DOC NYC 2021 Review: Putting Together a Career in the Art World Takes Considerable Creativity in “The Art of Making It”

“It’s not logical, it’s not fair and you may be one of the greatest living artists and nobody knows it,” says Anne Pasternak, the director of the Brooklyn Museum, in “The Art of Making It,” succinctly summing up the gatekeeping in the modern art world that has prevented a truer reflection of society than it currently offers. Every creative industry should get a survey of its shortcomings as engaging and comprehensive as Kelcey Edwards’ coast-to-coast travelogue of major galleries and the fine artists who struggle to break into them, many facing the brutal reality of accruing hundreds of thousands of dollars of student debt in order to enroll in the art schools necessary for them to get noticed by those who put on shows and those who can become patrons of their work.

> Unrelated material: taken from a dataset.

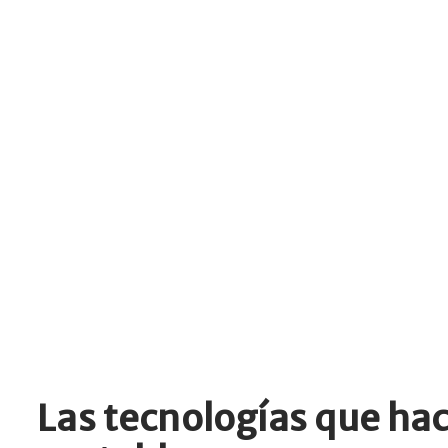
Las tecnologías que ha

For as many museums’ mission statements encourage artists who go their own way in their work, “The Art of Making It” outlines a very rigid path towards a sustainable career, eliminating all but the most fortunate, either in personal wealth or selected for scholarship by the powers that be, from pursuing their art any further than high school. Perhaps not be the most original of observations, Edwards finds a fresh way into it as she follows those trying to buck the system on both sides of the aisle, profiling a quartet of artists who have tried with varying degrees of success to make a name for themselves on their own terms and tastemakers, gallerists and buyers that think they’ve found a better way. Whether anti-establishment by choice or necessity, their rebellious spirit alone knocks off any suspicion of pretension ahead.

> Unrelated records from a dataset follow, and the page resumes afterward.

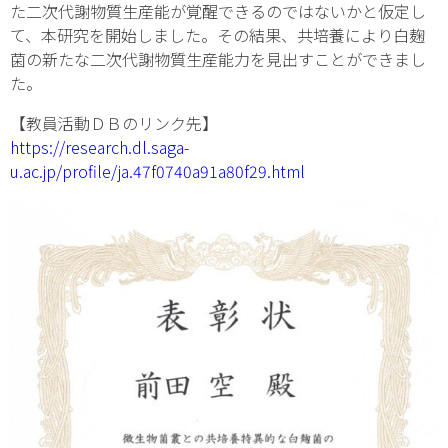
た二次代謝物質生産能が覚醒できるのではないかと仮定し
て、本研究を開始しました。その結果、共培養により白麹
菌の新たな二次代謝物質生産能力を見出すことができまし
た。
【教員活動ＤＢのリンク先】
https://research.dl.saga-
u.ac.jp/profile/ja.47f0740a91a80f29.html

It’s clear that Edwards was inspired by one of her subjects, the Instagram anarchist known as Jerry Gagosian, taking the nom de plume from New York Magazine art critic Jerry Saltz and Larry Gagosian, the majordomo of the gallery space and making art of her own by shitposting hypocrisy in the industry. The film is able to interview “Jerry” after she’s been unmasked and uses her story as just one illustration of the sexism and racism that runs rampant as her posts become far less embraced once anonymity is lost. The artists Edwards tracks have already felt as if they’ve been judged when their work has been all but ignored, whether it’s Grisela McDaniel, a 24-year-old who has reinvented portraiture for victims of sexual violence with motion-activated audio, Chris Watts, who adds splashes of color around historically significant scenes of African-American history or Felipe Baeza, a DREAMer who works with parchment to reclaim narratives about the indigenous community from those that once spread fear of them with the same paper centuries earlier.

“The Art of Making It” need not put a fine point on the fact that Jenna Gribbon, the only white artist in the group Edwards focuses on is portrayed as having enough success not to have to be concerned about anything professionally besides her practice – not having to, say, work at three different bars as Watts does. But celebrating how she had the foresight to position herself well on Instagram, she distinguishes herself with an entrepreneurial savvy on par with her artistic instincts that opens up an important conversation beyond the most obvious barriers to entry and the film becomes a rarity in finding a silver lining in the COVID-19 pandemic when as art institutions have been shut down and are rethinking their priorities, it arrives with examples of what a more equitable art world could look like and how it could take shape emerging from the artists themselves at a moment when they could resonate more practically. “The Art of Making It” quite entertainingly mines the absurdity of the art world, but gets as creative as any of its subjects to do the profound work of making sense of it.

“The Art of Making It” will screen at DOC NYC on November 18th at Cinepolis Chelsea at 9:15 pm and virtually on the DOC NYC platform from November 14th-28th.